[Extracted data entries]
## Start

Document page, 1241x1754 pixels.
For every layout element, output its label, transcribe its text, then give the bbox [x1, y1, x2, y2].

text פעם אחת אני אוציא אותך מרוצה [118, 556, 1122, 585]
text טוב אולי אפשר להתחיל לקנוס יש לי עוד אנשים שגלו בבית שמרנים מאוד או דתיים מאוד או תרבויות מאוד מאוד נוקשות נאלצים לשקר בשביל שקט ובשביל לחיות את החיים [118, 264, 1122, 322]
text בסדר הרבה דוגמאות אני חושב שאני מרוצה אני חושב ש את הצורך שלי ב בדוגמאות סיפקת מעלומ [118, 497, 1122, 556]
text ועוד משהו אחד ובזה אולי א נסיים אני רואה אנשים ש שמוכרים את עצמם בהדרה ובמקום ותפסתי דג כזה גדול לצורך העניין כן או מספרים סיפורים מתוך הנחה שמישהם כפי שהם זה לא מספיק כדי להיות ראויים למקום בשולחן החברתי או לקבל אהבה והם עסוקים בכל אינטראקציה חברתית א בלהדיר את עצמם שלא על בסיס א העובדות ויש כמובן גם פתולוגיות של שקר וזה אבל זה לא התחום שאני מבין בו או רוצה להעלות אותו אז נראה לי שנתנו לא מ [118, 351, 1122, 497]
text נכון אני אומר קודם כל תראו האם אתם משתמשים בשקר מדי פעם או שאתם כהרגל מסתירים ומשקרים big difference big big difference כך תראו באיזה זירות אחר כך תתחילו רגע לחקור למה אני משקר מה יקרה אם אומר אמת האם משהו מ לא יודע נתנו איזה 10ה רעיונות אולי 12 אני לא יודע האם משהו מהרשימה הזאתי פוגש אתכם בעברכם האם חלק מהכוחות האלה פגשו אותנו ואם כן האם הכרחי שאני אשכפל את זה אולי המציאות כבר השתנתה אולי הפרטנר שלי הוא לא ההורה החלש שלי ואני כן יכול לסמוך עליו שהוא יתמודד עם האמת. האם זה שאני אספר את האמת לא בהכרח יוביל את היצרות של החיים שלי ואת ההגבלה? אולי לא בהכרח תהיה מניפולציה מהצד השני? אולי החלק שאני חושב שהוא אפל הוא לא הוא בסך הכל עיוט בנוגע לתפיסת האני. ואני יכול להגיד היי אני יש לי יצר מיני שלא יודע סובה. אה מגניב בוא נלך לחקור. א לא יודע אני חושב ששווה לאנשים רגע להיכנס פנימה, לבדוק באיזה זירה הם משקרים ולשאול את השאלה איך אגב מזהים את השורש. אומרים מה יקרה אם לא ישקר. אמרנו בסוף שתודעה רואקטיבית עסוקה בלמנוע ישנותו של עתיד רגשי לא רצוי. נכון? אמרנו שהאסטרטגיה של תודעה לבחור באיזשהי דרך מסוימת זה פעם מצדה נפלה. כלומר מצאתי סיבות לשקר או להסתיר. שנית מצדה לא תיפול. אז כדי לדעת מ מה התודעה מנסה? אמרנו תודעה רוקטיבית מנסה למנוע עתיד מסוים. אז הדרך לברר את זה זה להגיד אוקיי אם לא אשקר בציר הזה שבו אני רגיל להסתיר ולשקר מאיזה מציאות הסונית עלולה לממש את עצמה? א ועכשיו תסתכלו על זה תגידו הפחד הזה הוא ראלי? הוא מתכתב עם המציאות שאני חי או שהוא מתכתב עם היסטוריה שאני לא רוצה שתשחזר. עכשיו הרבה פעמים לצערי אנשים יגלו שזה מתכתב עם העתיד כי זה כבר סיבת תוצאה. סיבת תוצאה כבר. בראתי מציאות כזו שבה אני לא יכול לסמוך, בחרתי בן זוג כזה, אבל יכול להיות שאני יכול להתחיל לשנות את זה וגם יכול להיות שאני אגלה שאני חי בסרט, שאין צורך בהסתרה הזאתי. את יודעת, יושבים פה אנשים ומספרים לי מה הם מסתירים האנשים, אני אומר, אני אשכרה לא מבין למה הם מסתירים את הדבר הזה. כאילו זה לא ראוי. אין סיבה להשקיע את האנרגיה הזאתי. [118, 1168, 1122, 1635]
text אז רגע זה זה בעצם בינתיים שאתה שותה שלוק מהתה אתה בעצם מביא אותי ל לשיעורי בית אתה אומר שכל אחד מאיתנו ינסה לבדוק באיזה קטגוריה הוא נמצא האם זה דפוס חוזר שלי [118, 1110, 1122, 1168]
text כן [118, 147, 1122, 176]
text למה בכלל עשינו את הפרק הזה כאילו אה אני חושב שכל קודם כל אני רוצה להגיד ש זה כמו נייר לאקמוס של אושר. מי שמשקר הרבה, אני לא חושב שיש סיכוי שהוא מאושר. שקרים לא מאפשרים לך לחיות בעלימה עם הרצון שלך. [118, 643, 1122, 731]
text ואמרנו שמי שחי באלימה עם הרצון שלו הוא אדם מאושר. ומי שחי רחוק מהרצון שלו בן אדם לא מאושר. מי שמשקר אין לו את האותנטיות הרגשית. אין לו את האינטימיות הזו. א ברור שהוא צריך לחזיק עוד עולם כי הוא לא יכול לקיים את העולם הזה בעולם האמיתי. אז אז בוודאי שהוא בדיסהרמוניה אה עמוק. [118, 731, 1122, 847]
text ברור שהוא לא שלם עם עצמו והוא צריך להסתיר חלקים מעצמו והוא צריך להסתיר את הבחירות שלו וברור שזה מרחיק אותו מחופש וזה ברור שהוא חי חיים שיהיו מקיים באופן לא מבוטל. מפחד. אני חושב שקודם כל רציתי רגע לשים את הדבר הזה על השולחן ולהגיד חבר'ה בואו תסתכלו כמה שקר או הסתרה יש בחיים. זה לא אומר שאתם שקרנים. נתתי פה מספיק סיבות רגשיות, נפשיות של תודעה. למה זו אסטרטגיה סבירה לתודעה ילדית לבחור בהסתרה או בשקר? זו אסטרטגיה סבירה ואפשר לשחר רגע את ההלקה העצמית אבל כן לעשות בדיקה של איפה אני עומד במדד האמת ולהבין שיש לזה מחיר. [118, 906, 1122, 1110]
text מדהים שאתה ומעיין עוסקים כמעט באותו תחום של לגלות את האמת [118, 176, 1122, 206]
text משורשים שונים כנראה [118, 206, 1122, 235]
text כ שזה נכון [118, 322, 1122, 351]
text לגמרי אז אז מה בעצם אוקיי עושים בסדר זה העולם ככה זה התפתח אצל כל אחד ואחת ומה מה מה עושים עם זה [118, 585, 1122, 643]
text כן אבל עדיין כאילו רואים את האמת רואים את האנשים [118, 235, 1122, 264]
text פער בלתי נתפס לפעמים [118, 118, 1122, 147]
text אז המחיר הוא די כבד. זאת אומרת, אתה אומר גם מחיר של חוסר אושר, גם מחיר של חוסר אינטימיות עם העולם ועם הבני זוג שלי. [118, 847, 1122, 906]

## End

# Prompt
Copy every line of the data above word for word, without changing anything.

# Task output
Document page, 1241x1754 pixels.
For every layout element, output its label, transcribe its text, then give the bbox [x1, y1, x2, y2].

text פעם אחת אני אוציא אותך מרוצה [118, 556, 1122, 585]
text טוב אולי אפשר להתחיל לקנוס יש לי עוד אנשים שגלו בבית שמרנים מאוד או דתיים מאוד או תרבויות מאוד מאוד נוקשות נאלצים לשקר בשביל שקט ובשביל לחיות את החיים [118, 264, 1122, 322]
text בסדר הרבה דוגמאות אני חושב שאני מרוצה אני חושב ש את הצורך שלי ב בדוגמאות סיפקת מעלומ [118, 497, 1122, 556]
text ועוד משהו אחד ובזה אולי א נסיים אני רואה אנשים ש שמוכרים את עצמם בהדרה ובמקום ותפסתי דג כזה גדול לצורך העניין כן או מספרים סיפורים מתוך הנחה שמישהם כפי שהם זה לא מספיק כדי להיות ראויים למקום בשולחן החברתי או לקבל אהבה והם עסוקים בכל אינטראקציה חברתית א בלהדיר את עצמם שלא על בסיס א העובדות ויש כמובן גם פתולוגיות של שקר וזה אבל זה לא התחום שאני מבין בו או רוצה להעלות אותו אז נראה לי שנתנו לא מ [118, 351, 1122, 497]
text נכון אני אומר קודם כל תראו האם אתם משתמשים בשקר מדי פעם או שאתם כהרגל מסתירים ומשקרים big difference big big difference כך תראו באיזה זירות אחר כך תתחילו רגע לחקור למה אני משקר מה יקרה אם אומר אמת האם משהו מ לא יודע נתנו איזה 10ה רעיונות אולי 12 אני לא יודע האם משהו מהרשימה הזאתי פוגש אתכם בעברכם האם חלק מהכוחות האלה פגשו אותנו ואם כן האם הכרחי שאני אשכפל את זה אולי המציאות כבר השתנתה אולי הפרטנר שלי הוא לא ההורה החלש שלי ואני כן יכול לסמוך עליו שהוא יתמודד עם האמת. האם זה שאני אספר את האמת לא בהכרח יוביל את היצרות של החיים שלי ואת ההגבלה? אולי לא בהכרח תהיה מניפולציה מהצד השני? אולי החלק שאני חושב שהוא אפל הוא לא הוא בסך הכל עיוט בנוגע לתפיסת האני. ואני יכול להגיד היי אני יש לי יצר מיני שלא יודע סובה. אה מגניב בוא נלך לחקור. א לא יודע אני חושב ששווה לאנשים רגע להיכנס פנימה, לבדוק באיזה זירה הם משקרים ולשאול את השאלה איך אגב מזהים את השורש. אומרים מה יקרה אם לא ישקר. אמרנו בסוף שתודעה רואקטיבית עסוקה בלמנוע ישנותו של עתיד רגשי לא רצוי. נכון? אמרנו שהאסטרטגיה של תודעה לבחור באיזשהי דרך מסוימת זה פעם מצדה נפלה. כלומר מצאתי סיבות לשקר או להסתיר. שנית מצדה לא תיפול. אז כדי לדעת מ מה התודעה מנסה? אמרנו תודעה רוקטיבית מנסה למנוע עתיד מסוים. אז הדרך לברר את זה זה להגיד אוקיי אם לא אשקר בציר הזה שבו אני רגיל להסתיר ולשקר מאיזה מציאות הסונית עלולה לממש את עצמה? א ועכשיו תסתכלו על זה תגידו הפחד הזה הוא ראלי? הוא מתכתב עם המציאות שאני חי או שהוא מתכתב עם היסטוריה שאני לא רוצה שתשחזר. עכשיו הרבה פעמים לצערי אנשים יגלו שזה מתכתב עם העתיד כי זה כבר סיבת תוצאה. סיבת תוצאה כבר. בראתי מציאות כזו שבה אני לא יכול לסמוך, בחרתי בן זוג כזה, אבל יכול להיות שאני יכול להתחיל לשנות את זה וגם יכול להיות שאני אגלה שאני חי בסרט, שאין צורך בהסתרה הזאתי. את יודעת, יושבים פה אנשים ומספרים לי מה הם מסתירים האנשים, אני אומר, אני אשכרה לא מבין למה הם מסתירים את הדבר הזה. כאילו זה לא ראוי. אין סיבה להשקיע את האנרגיה הזאתי. [118, 1168, 1122, 1635]
text אז רגע זה זה בעצם בינתיים שאתה שותה שלוק מהתה אתה בעצם מביא אותי ל לשיעורי בית אתה אומר שכל אחד מאיתנו ינסה לבדוק באיזה קטגוריה הוא נמצא האם זה דפוס חוזר שלי [118, 1110, 1122, 1168]
text כן [118, 147, 1122, 176]
text למה בכלל עשינו את הפרק הזה כאילו אה אני חושב שכל קודם כל אני רוצה להגיד ש זה כמו נייר לאקמוס של אושר. מי שמשקר הרבה, אני לא חושב שיש סיכוי שהוא מאושר. שקרים לא מאפשרים לך לחיות בעלימה עם הרצון שלך. [118, 643, 1122, 731]
text ואמרנו שמי שחי באלימה עם הרצון שלו הוא אדם מאושר. ומי שחי רחוק מהרצון שלו בן אדם לא מאושר. מי שמשקר אין לו את האותנטיות הרגשית. אין לו את האינטימיות הזו. א ברור שהוא צריך לחזיק עוד עולם כי הוא לא יכול לקיים את העולם הזה בעולם האמיתי. אז אז בוודאי שהוא בדיסהרמוניה אה עמוק. [118, 731, 1122, 847]
text ברור שהוא לא שלם עם עצמו והוא צריך להסתיר חלקים מעצמו והוא צריך להסתיר את הבחירות שלו וברור שזה מרחיק אותו מחופש וזה ברור שהוא חי חיים שיהיו מקיים באופן לא מבוטל. מפחד. אני חושב שקודם כל רציתי רגע לשים את הדבר הזה על השולחן ולהגיד חבר'ה בואו תסתכלו כמה שקר או הסתרה יש בחיים. זה לא אומר שאתם שקרנים. נתתי פה מספיק סיבות רגשיות, נפשיות של תודעה. למה זו אסטרטגיה סבירה לתודעה ילדית לבחור בהסתרה או בשקר? זו אסטרטגיה סבירה ואפשר לשחר רגע את ההלקה העצמית אבל כן לעשות בדיקה של איפה אני עומד במדד האמת ולהבין שיש לזה מחיר. [118, 906, 1122, 1110]
text מדהים שאתה ומעיין עוסקים כמעט באותו תחום של לגלות את האמת [118, 176, 1122, 206]
text משורשים שונים כנראה [118, 206, 1122, 235]
text כ שזה נכון [118, 322, 1122, 351]
text לגמרי אז אז מה בעצם אוקיי עושים בסדר זה העולם ככה זה התפתח אצל כל אחד ואחת ומה מה מה עושים עם זה [118, 585, 1122, 643]
text כן אבל עדיין כאילו רואים את האמת רואים את האנשים [118, 235, 1122, 264]
text פער בלתי נתפס לפעמים [118, 118, 1122, 147]
text אז המחיר הוא די כבד. זאת אומרת, אתה אומר גם מחיר של חוסר אושר, גם מחיר של חוסר אינטימיות עם העולם ועם הבני זוג שלי. [118, 847, 1122, 906]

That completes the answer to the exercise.